## [Exercise]
Transcribe the whole listing below without changing a word, but leave out every image.

Segment Start: Dataset extract

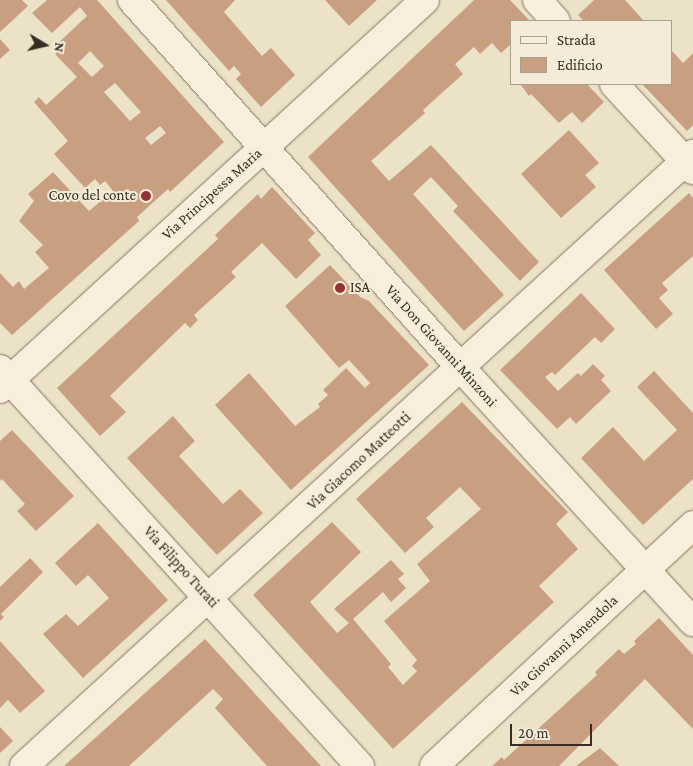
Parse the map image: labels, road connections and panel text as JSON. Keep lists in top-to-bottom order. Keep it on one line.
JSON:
{"streets":{"street":["Via Principessa Maria","Via Don Giovanni Minzoni","Via Giacomo Matteotti","Via Filippo Turati","Via Giovanni Amendola"]},"crossings":[["Via Principessa Maria","Via Don Giovanni Minzoni"],["Via Principessa Maria","Via Filippo Turati"],["Via Don Giovanni Minzoni","Via Giacomo Matteotti"],["Via Don Giovanni Minzoni","Via Giovanni Amendola"],["Via Giacomo Matteotti","Via Filippo Turati"]],"places":["Covo del conte","ISA"],"legend":["Strada","Edificio"],"scale_bar":"20 m","north":"right"}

Segment End: Dataset extract

## [Reply to the task]
Parse the map image: labels, road connections and panel text as JSON. Keep lists in top-to-bottom order. Keep it on one line.
JSON:
{"streets":{"street":["Via Principessa Maria","Via Don Giovanni Minzoni","Via Giacomo Matteotti","Via Filippo Turati","Via Giovanni Amendola"]},"crossings":[["Via Principessa Maria","Via Don Giovanni Minzoni"],["Via Principessa Maria","Via Filippo Turati"],["Via Don Giovanni Minzoni","Via Giacomo Matteotti"],["Via Don Giovanni Minzoni","Via Giovanni Amendola"],["Via Giacomo Matteotti","Via Filippo Turati"]],"places":["Covo del conte","ISA"],"legend":["Strada","Edificio"],"scale_bar":"20 m","north":"right"}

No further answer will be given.